Then from between two thrones at the Hall’s further end there glided a woman clad all in white. It was impossible to mistake that grace and dignity. I would fain have flung myself at her feet, but something in the hushed look of her face held me back. I even closed my eyes, that look so plainly was not meant for me. For the mask had fallen, and I saw straight into the bared heart of her who was at once more and less than other women, the heart of Lah, the Queen. A stifled sob reached my ears, and behold, she had thrown herself upon the hard stone of the floor, and with clasped hands, knelt, a suppliant, before the unmoved figures of the royal dead.
Then her voice, her wonderful, beautiful voice, broke the silence.
“O Rulers of the people of the Walled City! I cry out to you. The gods have turned away in anger. Edba, herself once a woman, heeds me no longer. I am not of your race. I have come a stranger to this land, but I ask you, have I not given back good measure for all that the land has given me? Surely, has prosperity come upon your people, O Throned Ones who sit and answer not. Much riches have I brought to them; my rule has been strong; my justice known abroad. The wicked tremble before my face, and the doer of brave deeds have I exalted! See, an empty throne awaits me in your midst. Does that anger you that I, a woman and a stranger, should there take my place? Then listen, Great Ones. Give me but a single little gift from out your store. Turn to me the heart of the stranger. Behold, I kneel to you, I, Lah, who kneel not even to the gods. Hear then my oath: my throne shall remain empty throughout the ages. Take back your kingdom if it please you. Strip from me my riches. Take all—I care not, but turn to me this one heart. Leave but my beauty and my lover.”

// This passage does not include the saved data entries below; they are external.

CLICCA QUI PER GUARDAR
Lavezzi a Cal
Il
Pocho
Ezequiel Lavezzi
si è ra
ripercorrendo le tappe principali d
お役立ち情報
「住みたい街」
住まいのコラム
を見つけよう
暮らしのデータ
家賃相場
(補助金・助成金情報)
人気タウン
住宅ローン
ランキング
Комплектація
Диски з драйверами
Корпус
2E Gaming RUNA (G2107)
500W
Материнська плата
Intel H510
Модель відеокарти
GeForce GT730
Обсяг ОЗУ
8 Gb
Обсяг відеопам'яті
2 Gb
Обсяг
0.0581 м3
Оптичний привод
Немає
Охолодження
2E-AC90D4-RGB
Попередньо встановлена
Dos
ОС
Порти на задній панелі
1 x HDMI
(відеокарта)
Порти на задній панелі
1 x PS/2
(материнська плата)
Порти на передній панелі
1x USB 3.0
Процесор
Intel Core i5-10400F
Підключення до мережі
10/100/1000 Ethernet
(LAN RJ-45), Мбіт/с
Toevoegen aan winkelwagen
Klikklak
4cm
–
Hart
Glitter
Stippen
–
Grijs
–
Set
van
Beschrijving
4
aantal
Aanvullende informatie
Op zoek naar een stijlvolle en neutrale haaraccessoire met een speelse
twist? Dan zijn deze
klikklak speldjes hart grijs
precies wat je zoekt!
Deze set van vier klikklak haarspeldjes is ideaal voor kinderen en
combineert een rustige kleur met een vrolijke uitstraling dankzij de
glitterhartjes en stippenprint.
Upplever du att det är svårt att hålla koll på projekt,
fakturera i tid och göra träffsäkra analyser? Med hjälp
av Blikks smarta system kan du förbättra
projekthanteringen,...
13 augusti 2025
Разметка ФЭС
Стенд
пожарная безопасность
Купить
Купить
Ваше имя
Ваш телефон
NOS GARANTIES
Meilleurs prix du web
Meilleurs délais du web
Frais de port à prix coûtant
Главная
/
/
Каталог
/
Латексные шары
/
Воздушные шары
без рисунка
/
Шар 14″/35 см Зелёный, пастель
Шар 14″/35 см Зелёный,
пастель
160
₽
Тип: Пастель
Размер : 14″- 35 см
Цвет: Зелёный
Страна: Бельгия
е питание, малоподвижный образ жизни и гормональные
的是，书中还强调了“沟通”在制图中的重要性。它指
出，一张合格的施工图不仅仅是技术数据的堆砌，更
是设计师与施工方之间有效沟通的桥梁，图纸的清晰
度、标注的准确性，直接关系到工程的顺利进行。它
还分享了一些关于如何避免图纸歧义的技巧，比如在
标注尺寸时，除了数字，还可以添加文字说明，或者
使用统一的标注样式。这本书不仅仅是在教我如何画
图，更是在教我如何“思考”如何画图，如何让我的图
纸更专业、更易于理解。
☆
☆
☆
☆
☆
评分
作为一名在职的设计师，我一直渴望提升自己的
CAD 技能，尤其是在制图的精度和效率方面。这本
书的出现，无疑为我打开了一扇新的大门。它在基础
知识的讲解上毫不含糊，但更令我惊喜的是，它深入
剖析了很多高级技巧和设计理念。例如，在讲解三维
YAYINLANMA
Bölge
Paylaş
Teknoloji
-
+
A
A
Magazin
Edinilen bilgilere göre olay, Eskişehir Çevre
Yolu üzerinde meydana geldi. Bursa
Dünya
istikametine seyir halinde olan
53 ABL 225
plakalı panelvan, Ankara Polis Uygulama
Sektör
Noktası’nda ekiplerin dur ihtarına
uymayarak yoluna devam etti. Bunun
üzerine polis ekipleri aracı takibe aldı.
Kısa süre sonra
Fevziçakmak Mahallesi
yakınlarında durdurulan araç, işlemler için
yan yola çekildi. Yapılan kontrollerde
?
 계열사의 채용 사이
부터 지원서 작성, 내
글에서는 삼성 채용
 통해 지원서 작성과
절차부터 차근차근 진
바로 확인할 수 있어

Her voice died away, and again there was silence. Then the Queen rose from her knees, and a splendid passion clothed her from head to foot.
“Ye answer not, O Rulers of the people of the Walled City! In peace have I come to you. Look to it that I come not again in war. For neither the dead nor the living shall stay my will. Ye sit upon thrones indeed, but at my pleasure. If the stranger love me, it is well, for me and for ye also. For I can scatter your ashes to the winds, and I can fling ye, one and all, upon a funeral pyre. For Lah can hate, as well as love, and when she comes again, she comes your friend or foe.”
Then she passed. And I, in mute amazement that was half terror, stayed her not, but went back softly, groping in the dark for the door that had let me within this sepulchre.
For this woman was not as other women, and her words were not meant for me to hear. So I locked them away in my breast, and only thus after many days do I set them down, that he, my friend, may take from them some comfort.
For I know now, without room for doubt, whose love it was for which the Queen pleaded of the silent dead, within the Burial Hall of Kings.
Chapter XIV
The Flower of Death
We were now in the Palace, and the place was besieged. About its walls (and they were thick indeed, or this tale had not been written) a howling mob surged through the day and still unwearied made hideous the night.